In affectionate remembrance of
Ann the wife of
Jonas Crossley, of Sutton Mill
Who died Feb 12th 1862
In the 60th year of her age
Also of Jonas, their son, who died June 2nd
1848, aged six weeks

This grave is owned by Jonas Crossley and was initially thought to be unmarked. A little excavation discovered a fallen headstone and all is now revealed.

   Jonas was born in 1804 at Holme House, Keighley. In 1841 Jonas was living with his wife Ann and daughters Mary and Hannah at Mytholmes where he worked in the factory. They had been living in Lidget when daughter Mary was born.

   In 1851 Jonas and Ann were living in Sutton Mill Lane with daughters Mary and Hannah.
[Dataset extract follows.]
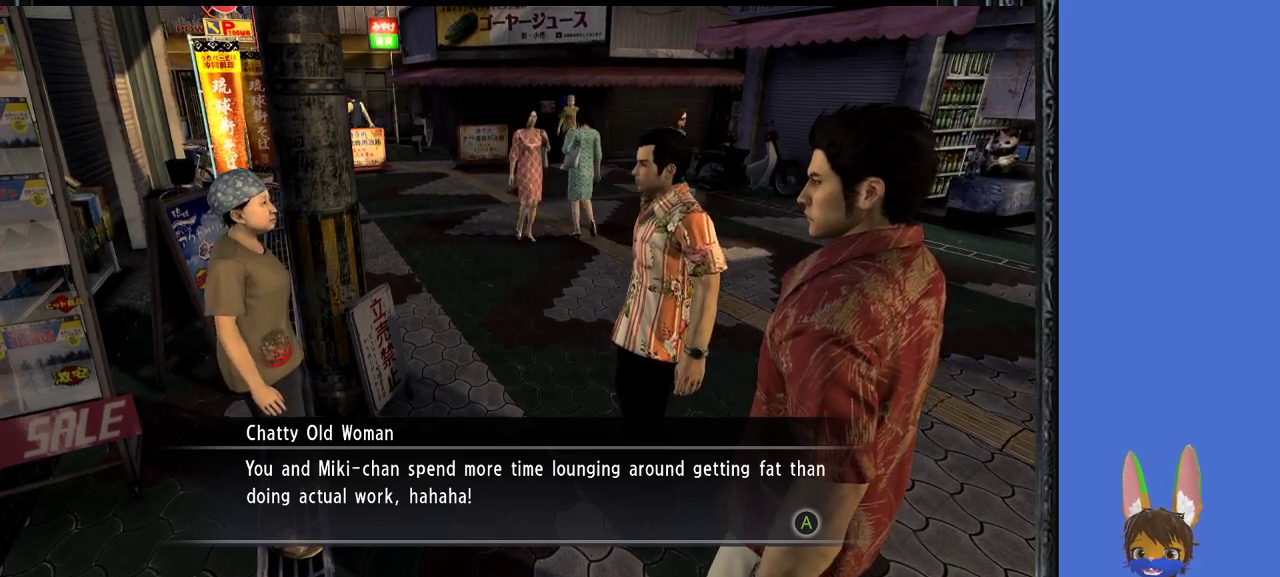
{"buttons": ["CROSS"], "left_stick": "center", "right_stick": "center", "events": [[467, "CROSS", "down"]]}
   In 1861 Jonas was a worsted overlooker living at Sutton Mill with his wife Ann, daughters Mary, 35, Susannah, 24, Hannah, 18 who were all power weavers, and also son-in-law Jonas, a 23 year old overlooker. After Ann’s death in 1862 Jonas lived at Sutton Mill with his daughter Mary and her husband Edmund Greenwood. Jonas died in Keighley in 1874 aged 70.

Sutton Mill

If you are looking for a pleasant woodland walk then a short amble up Hall Drive in Sutton will bring you in the quiet solitude of Lumb Clough, writes Robin Longbottom. Once across the footbridge over the beck you enter into this pleasant wooded valley with its fast flowing beck and in the spring a carpet of wild garlic, bluebells and wood anemones. However, the lower part of the Clough was not always so, and few visitors today would imagine that it was once the scene of our early industrial history.

Sutton Mill

At the end of the 18th century the lower part of the Clough was owned by the Heaton family who lived at Stubbing Hill, just off West Lane. In 1785 John Driver Heaton inherited the estate from his uncle, and by 1789 he had built a three-storey mill measuring 50 yards long and nine yards wide. It became known as the High Mill and to power it he installed a water wheel 30 feet in diameter and four feet wide, which was driven by water from two mill dams, a large upper one and a smaller lower one.

Heaton was a speculator who invested his newly-inherited wealth in cotton.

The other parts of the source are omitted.